OSMbin (file format)
Draft for an osm-binary-format
- OsmBin is an on-disk data-format for applications working with OpenStreetMap-data
- It is primarily used by Traveling Salesman
- OsmBin has no relation to the OSM Mobile Binary Format or OSM Binary Format.
- fast, indexed access via object-id or geographic location without loading or uncompressing more than the object to be loaded
- fast, incremental updates without affecting more than the updated objects (e.g. apply hourly diffs to a binary planet-file)
- fast, indexed access of "ways of a node", "relations of a way" and "relations of a node"
- can store all information the OSM-xml-format can except username and userid (these are usually not required for anything).
- can be used as a native format for:
- navigation software
- routing software
- moving vector-maps
- editors (not recommed)
usage and intended use
The OSMbin file-format is intended for the following types of clients:
- realtime-rendering of graphical maps
it is not intended for
- devices with very limited storage-capacity
it is optimized for:
- fast, indexed data-access
- incremental updates
- general usage
This protocol is supported by the following clients:
- DONE The on-disk-format of version 1.0 is completely specified. It is simple enough to be understood by developers without a geodata-background.
- DONE A reference-implementation of version 1.0 is provided in libOsm (part of Traveling Salesman).
- DONE finding the optimal number of tag and wayRef/nodeRef -slots per record via a spreadsheet containing statistics of hamburg.
- DONE: osmosis-tasks for reading, writing and reindexing osmbin-v1.0
- DONE: implement an fsck-program that scans and repairs broken files/indexes.
- DONE: add version-information to nodes, ways and relations
- DONE: back-references between nodes, ways, relation and the relations that referencce them
- DONE: optimized storage of long attribute-values
- DONE: shorter storage of the element-types of relations
Status: OSMbin Version 1.0 is fully specified and a reference-implementation is fully working.
OSMbin is an on-disk-format that supports:
- getWaybyID(), getNodebyID(), getRelationbyID()
- getRelationsofNodeID() and most important:
- It is uncompressed, so it can be mmapped()
- It is a mutable format to support updating parts of the map without having to re-generate the complete map-file
- We keep wayIDs and nodeIDs as well as all nodes that originally belonged to a way from OSM, so osm-xml-diff -files can be applied to update the map.
Version 1.0 requires API v0.6.
It is the default file-format of Traveling Salesman Release 1.0 .
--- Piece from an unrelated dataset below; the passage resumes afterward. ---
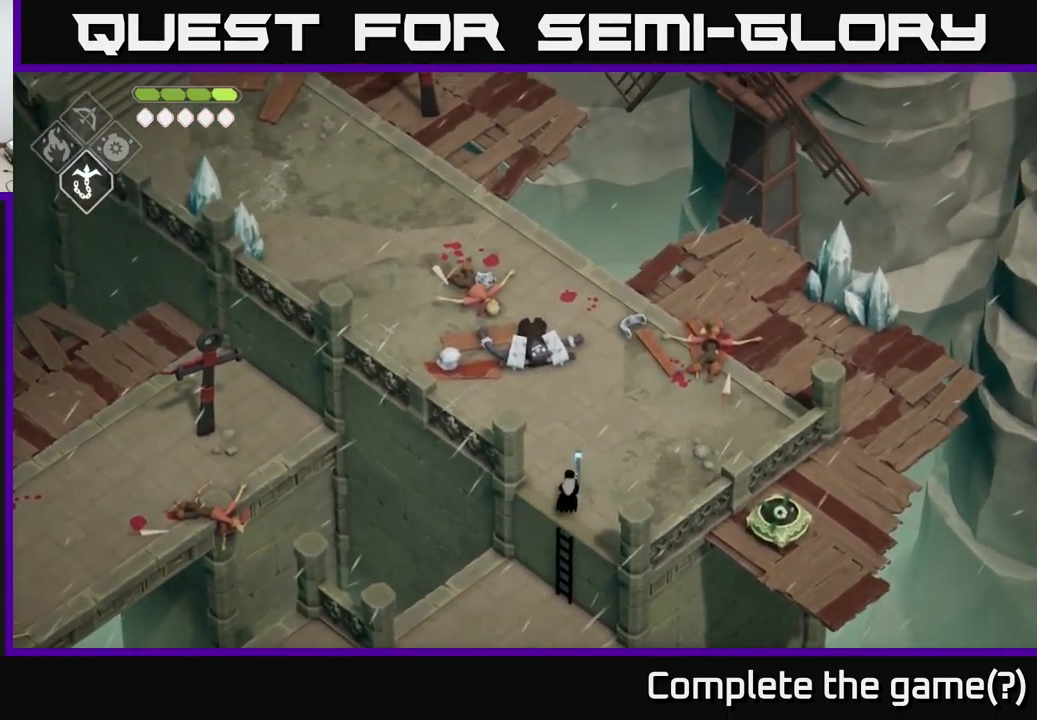
{"buttons": [], "left_stick": "up", "right_stick": "up", "events": []}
Version 0.9 of this format is the default-format of Traveling Salesman Release 0.8 .
- specification of version 0.9
- status: done
The format need not consist of only a single file. e.g. indexes can be in separate files and ways, nodes, relations and attributes each in their own file. This can make it easier to grow an index and make the files for way,node,relation contain only records of a fixed size. You may also separate the (possibly normalized) data required for routing from the larger data-set required for real-time map-rendering with or without duplicating information between the 2.
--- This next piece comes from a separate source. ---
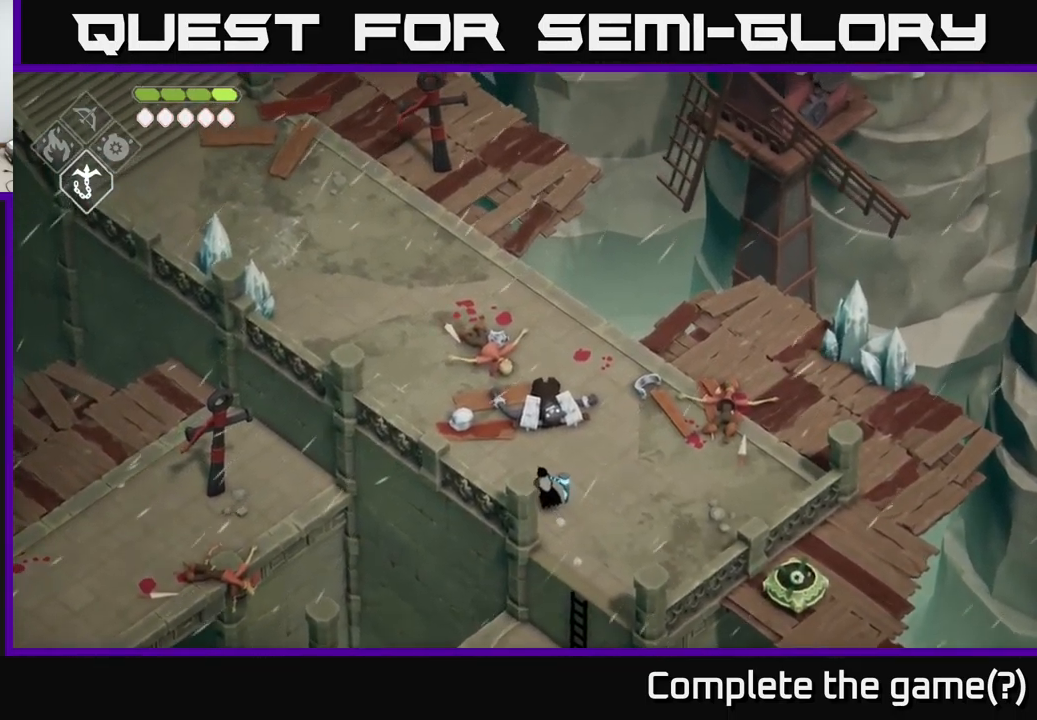
{"buttons": [], "left_stick": "up", "right_stick": "up", "events": []}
- the file-format contains redundant information but also the rules required to repair a broken file in a defined manner.
- IDs are stored as 32bit-integer and are assumed to be dense in the planet-file. The current distribution is as follows:
- Nodes: Number of used IDs=278150661, max(ID)=311426557 = 89% of the IDs between 0 and 311426557 are in use for not yet deleted objects
- Ways: Number of used IDs=22702734, max(ID)=28356734)
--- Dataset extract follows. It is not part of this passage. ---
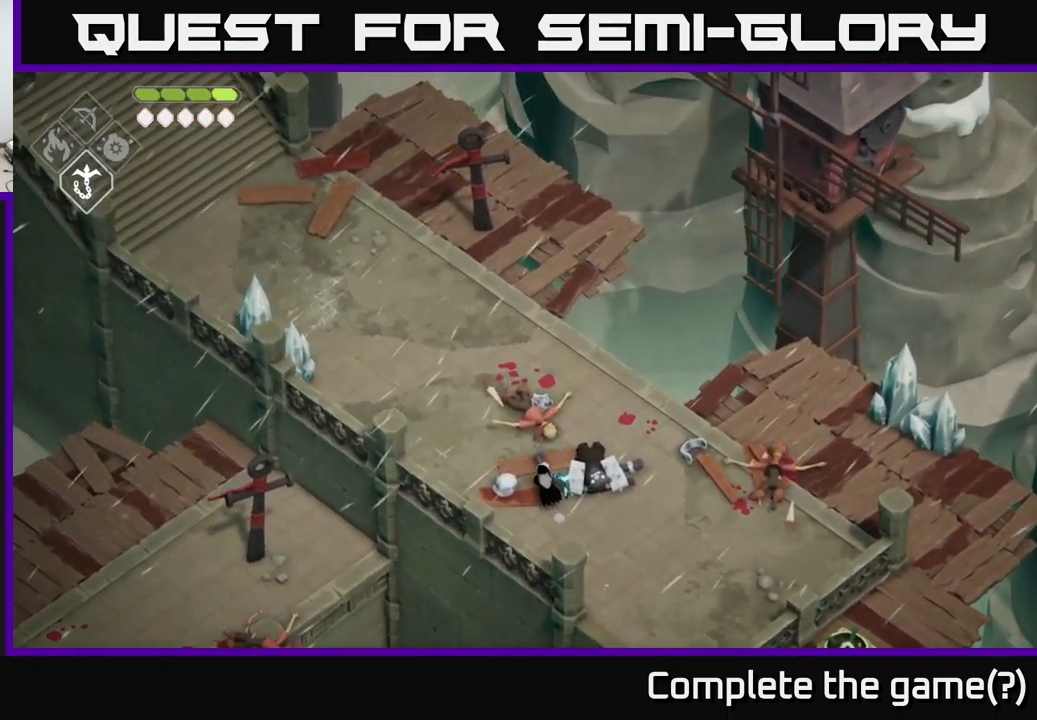
{"buttons": [], "left_stick": "up", "right_stick": "center", "events": [[83, "right_stick", "up-left"], [383, "right_stick", "center"]]}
- Relations: Number of used IDs=41545, max(ID)=50910
- Whitespace at the end or start of tag-values may be lost.
- The empty key and the empty value MAY be supported.
- hamburg.osm.bz2 = 4MB
- hamburg.osm = 42MB
- indexed street-names in HSQLDB=21KB
- nodex.idx = 160MB (Tree of order 8 with no balancing and fixed, implicit depth of 16+1. Each level encodes the next 4 bit of the ID)
- nodex.obm = 63.5MB (32 chars/Tag-Value, 4 attributes/record, 4 wayRefs/record)
- ways.idx = 33.7MB
- ways.obm = 26.6Mb (32 chars/Tag-Value, 6 attributes/record, 8 wayRefs/record)
- attrnames.txt = 3KB (253 tag-names, longest name has 42 characters)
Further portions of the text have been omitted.